Un fédéralisme de respect

Ottawa doit respecter les champs de compétence légitimes des provinces, des villes et des ordres de gouvernement autochtones

Course à la chefferie du PLC


Nous avons survécu à deux référendums sur la séparation. Nous en gagnerons également un troisième si on nous l'impose. Les souverainistes veulent forcer les Québécois à choisir entre le Canada et le Québec, qui font tous deux partie de leur âme. Les Québécois ont toujours refusé ce choix.
Les Québécois resteront canadiens parce que notre pays respecte leur droit à rester l'un et l'autre, dans l'ordre qu'ils préfèrent. Le Canada n'a jamais imposé un credo patriotique unique à ses citoyens. Le Canada est fondé sur le respect dont nous jouissons (dans le cadre de la loi) pour décider par nous-mêmes ce que c'est que d'être Canadien. Le Canada prévaudra, peu importe ce que les séparatistes nous préparent. Mais cela ne signifie pas que tout va bien chez nous.
Le Québec n'a pas ratifié notre constitution et jusqu'à ce qu'il le fasse, les fondations mêmes de notre union sont instables. Nous devons créer les conditions de bonne volonté qui nous permettront de bâtir une fondation constitutionnelle avec le consentement sans réserves de tous les partenaires qui composent notre fédération. Afin de créer ces conditions de bonne volonté demain, nous devons pratiquer, dès aujourd'hui, le fédéralisme de la reconnaissance et du respect.
Le rôle du fédéral
Le gouvernement fédéral doit respecter les champs de compétence légitimes des provinces, des villes et des ordres de gouvernement autochtones. Le gouvernement fédéral doit posséder la confiance nécessaire pour aller au-delà des démonstrations frénétiques de sa pertinence que sont ses intrusions incessantes dans les champs de compétence des autres partenaires. Il doit concentrer ses efforts en vue de devenir un gestionnaire compétent de ses propres champs de compétence. Qui pourrait affirmer, par exemple, que le gouvernement fédéral gère avec compétence ses responsabilités envers les peuples autochtones?
La reconnaissance signifie comprendre que les provinces ne sont pas toutes pareilles, mais qu'elles sont toutes égales. Le Québec a droit à une reconnaissance, en pratique, du caractère distinct de sa langue, de sa culture, de son droit civil et de son histoire.
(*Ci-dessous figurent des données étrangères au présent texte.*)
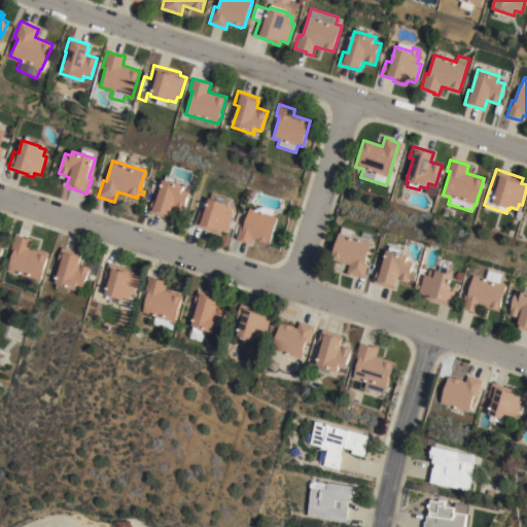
[(185,185),(183,190),(189,192),(183,212),(179,211),(178,212),(171,209),(168,218),(148,212),(152,201),(155,203),(164,178),(165,179),(166,175),(178,179),(177,183),(185,185)]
Il a le droit d'être maître chez lui, à l'intérieur de la fédération canadienne.
Le Québec a également le droit de jouer un rôle dans les négociations internationales qui concernent ses champs de compétence provinciaux, particulièrement lorsque l'on touche à la défense de la langue et de la culture françaises.
Dans les deux sens
Cependant, le respect va dans les deux sens. Les provinces doivent également respecter les champs de compétence légitimes du gouvernement fédéral.
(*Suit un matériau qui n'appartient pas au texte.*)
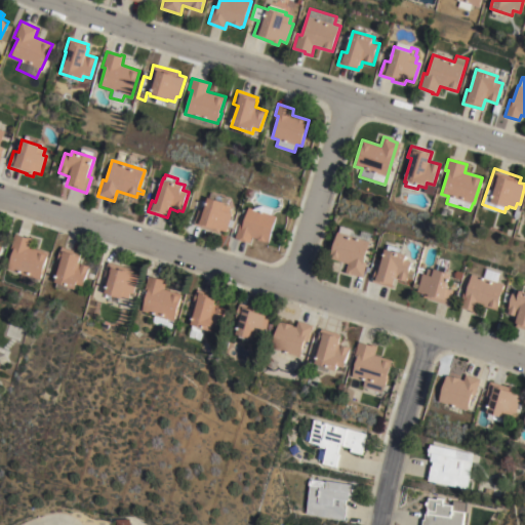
[(193,225),(200,203),(205,205),(208,198),(209,198),(211,193),(231,199),(228,206),(231,207),(230,212),(233,213),(227,232),(219,230),(218,233),(193,225)]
Celui-ci est chargé de la défense du pays, de la protection de ses frontières, de la mise en place d'une infrastructure nationale et d'un marché économique national, ainsi que de la protection des droits de citoyenneté que possèdent tous les Canadiens. Sans respect pour ces champs de compétence fédéraux, nous n'avons pas de pays.
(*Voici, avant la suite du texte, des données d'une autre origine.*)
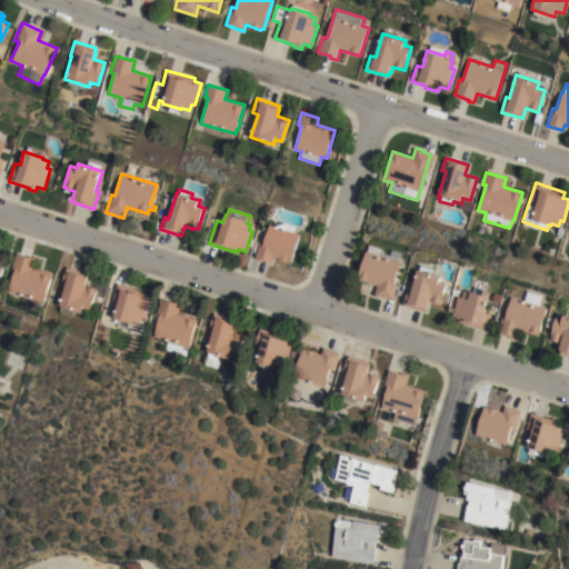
[(301,235),(292,263),(288,262),(287,263),(279,260),(279,259),(273,258),(271,263),(268,262),(268,263),(259,260),(259,259),(255,258),(260,241),(263,242),(269,223),(275,226),(285,222),(297,227),(295,232),(301,235)]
Le gouvernement fédéral ne possède pas un monopole sur les affaires étrangères, mais il est pertinent qu'il coordonne la présence extérieure du Canada, en collaborant avec les provinces afin d'assurer que le Canada parle à l'unisson, même si le porte-parole provient d'une province.
Respect et reconnaissance sous-entendent clarté. La stratégie d'ambiguïté calculée de M. Harper vis-à-vis des aspirations internationales du Québec est fort dangereuse. Déjà, M. Duceppe accueille la manoeuvre de M. Harper relativement à l'UNESCO comme un premier petit pas dans la direction d'une politique étrangère pour le Québec.
Ce petit jeu doit cesser. Lors de dialogues conjoints, le Canada et le Québec doivent déterminer qui fait quoi en matière de relations internationales, afin que les aspirations québécoises visant à obtenir une voix internationale puissent coïncider avec le droit fédéral d'assurer la présence mondiale de notre nation. Si nous affichons nos conflits de compétence à la face du monde, nous nuisons non seulement à la position du Canada, mais également à celle du Québec.
Michael Ignatieff
Nous publions ici un extrait d'une allocution prononcée hier à l'Université d'Ottawa par le député libéral fédéral d'Etobicoke-Lakeshore candidat pressenti à la direction du Parti libéral du Canada.